John Sebastiano Vineyard was planted in 2007 and produced its first crop in 2010. It is located on the northeastern edge of the Santa Rita Hills appellation way up in the hills so it catches the ferocious winds that come in from the ocean at Vandenberg Air Force Base. The vineyard is predominantly inside the appellation and mostly planted to pinot noir, however there is some syrah and grenache planted just outside and that is where we get our fruit. The vines were planted on a steep southern slope and the soil has quite a bit of clay with some shale-y bits that pop through here and there. The vines struggle to develop a full canopy of leaves and the fruit ripens late in October or early November, but each year the wine possesses a knockout aroma of crushed raspberries with a solid structure of tannin and acidity.

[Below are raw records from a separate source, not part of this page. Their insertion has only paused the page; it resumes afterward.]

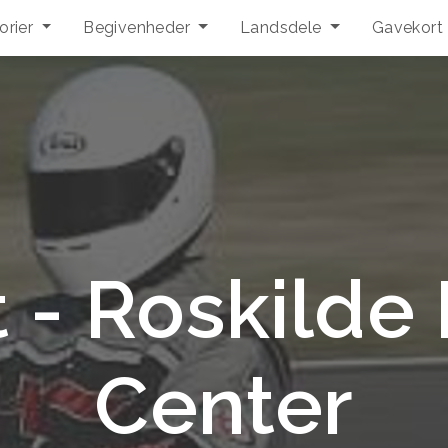
orier
Begivenheder
Landsdele
Gavekort
 - Roskilde
Center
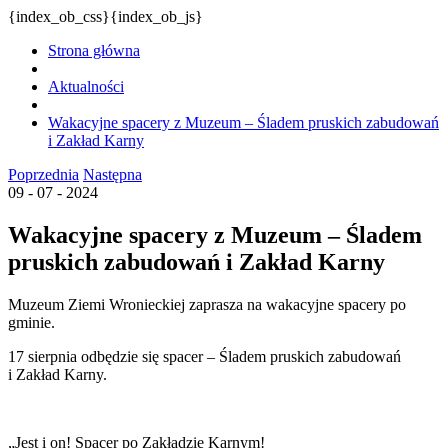
{index_ob_css}{index_ob_js}
Strona główna
Aktualności
Wakacyjne spacery z Muzeum – Śladem pruskich zabudowań
i Zakład Karny
Poprzednia
Następna
09 - 07 - 2024
Wakacyjne spacery z Muzeum – Śladem
pruskich zabudowań i Zakład Karny
Muzeum Ziemi Wronieckiej zaprasza na wakacyjne spacery po
gminie.
17 sierpnia odbędzie się spacer – Śladem pruskich zabudowań
i Zakład Karny.
„Jest i on! Spacer po Zakładzie Karnym!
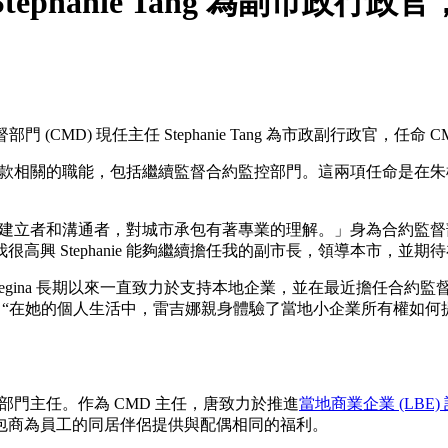
Stephanie Tang 為副市政行政
門 (CMD) 現任主任 Stephanie Tang 為市政副行政官，任命 CM
約和撥款相關的職能，包括繼續監督合約監控部門。這兩項任命是在朱棣文宣
立者和溝通者，對城市承包有著專業的理解。」身為合約監督部門主
高興 Stephanie 能夠繼續擔任我的副市長，領導本市，
主任。Regina 長期以來一直致力於支持本地企業，並在最近擔任
“在她的個人生活中，雷吉娜親身體驗了當地小企業所有權如何
合約監控部門主任。作為 CMD 主任，唐致力於推進
當地商業企業 (LBE)
包商為員工的同居伴侶提供與配偶相同的福利。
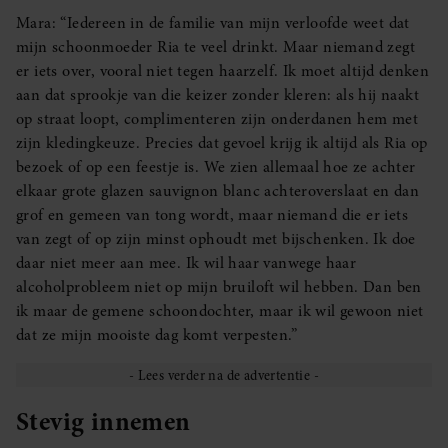
Mara: “Iedereen in de familie van mijn verloofde weet dat
mijn schoonmoeder Ria te veel drinkt. Maar niemand zegt
er iets over, vooral niet tegen haarzelf. Ik moet altijd denken
aan dat sprookje van die keizer zonder kleren: als hij naakt
op straat loopt, complimenteren zijn onderdanen hem met
zijn kledingkeuze. Precies dat gevoel krijg ik altijd als Ria op
bezoek of op een feestje is. We zien allemaal hoe ze achter
elkaar grote glazen sauvignon blanc achteroverslaat en dan
grof en gemeen van tong wordt, maar niemand die er iets
van zegt of op zijn minst ophoudt met bijschenken. Ik doe
daar niet meer aan mee. Ik wil haar vanwege haar
alcoholprobleem niet op mijn bruiloft wil hebben. Dan ben
ik maar de gemene schoondochter, maar ik wil gewoon niet
dat ze mijn mooiste dag komt verpesten.”
Stevig innemen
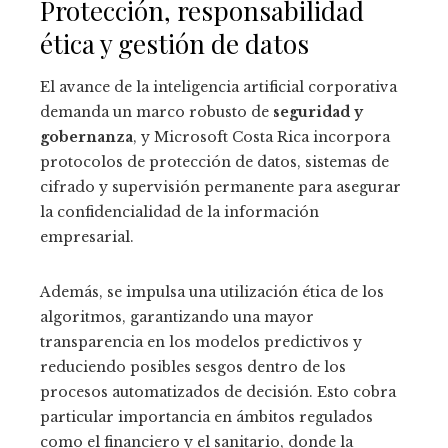
Protección, responsabilidad
ética y gestión de datos
El avance de la inteligencia artificial corporativa
demanda un marco robusto de
seguridad y
gobernanza
, y Microsoft Costa Rica incorpora
protocolos de protección de datos, sistemas de
cifrado y supervisión permanente para asegurar
la confidencialidad de la información
empresarial.
Además, se impulsa una utilización ética de los
algoritmos, garantizando una mayor
transparencia en los modelos predictivos y
reduciendo posibles sesgos dentro de los
procesos automatizados de decisión. Esto cobra
particular importancia en ámbitos regulados
como el financiero y el sanitario, donde la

Vineyard manager Ruben Solorzano pays attention to every detail, which is good because grenache is finicky. Assuming flowering goes well, grenache produces clusters that are so big that they need to be individually hand trimmed in order for the fruit to mature evenly. Also, the clusters become bleached if they receive too much sunlight, so Ruben trains the vines in a way to encourage just the right amount of shading. This extra effort really shows in the finished wine, as each year the color of the wine is dark and the flavors are impressive.
This vineyard has produced wines that are imbued with what can only be described as dramatic personalities. Planted on the climatic edge where the vines barely ripen their fruit, the structure of this grenache is different from what I have seen elsewhere in California, or for that matter from the southern Rhone or Spain. The wines are simply fresher and more alive.